[The data]

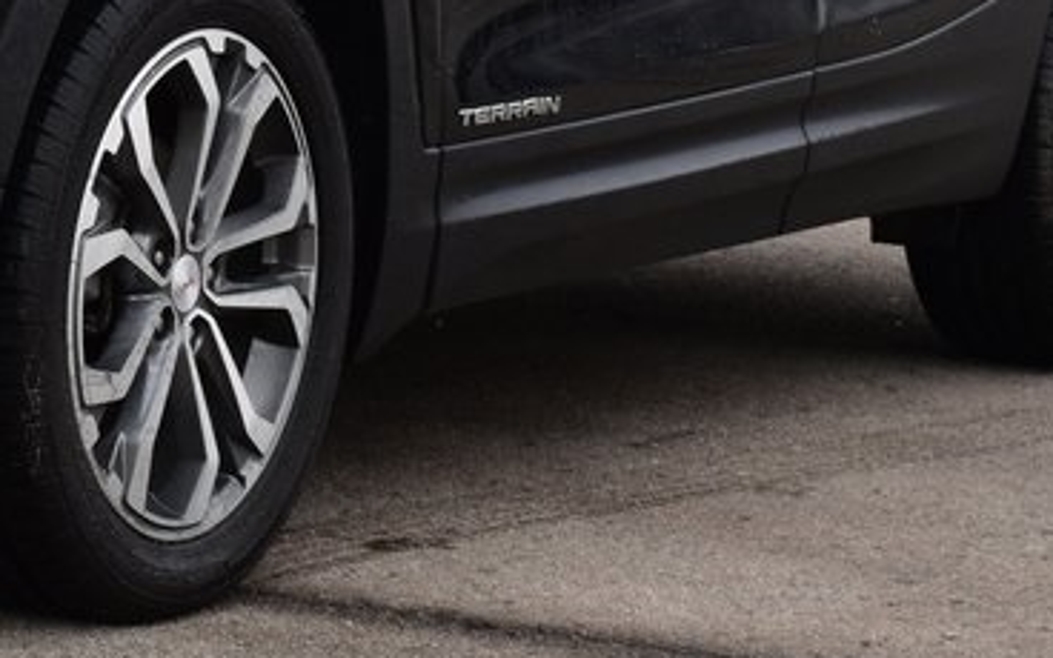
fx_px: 5854
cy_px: -179
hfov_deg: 10.2
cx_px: -120
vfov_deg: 6.4
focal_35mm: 204
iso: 400
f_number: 9
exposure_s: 1/80
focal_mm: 48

[/The data]

**Activity**
When repeating the entries, leave out every picture and keep the rest exact.

**Solution**
fx_px: 5854
cy_px: -179
hfov_deg: 10.2
cx_px: -120
vfov_deg: 6.4
focal_35mm: 204
iso: 400
f_number: 9
exposure_s: 1/80
focal_mm: 48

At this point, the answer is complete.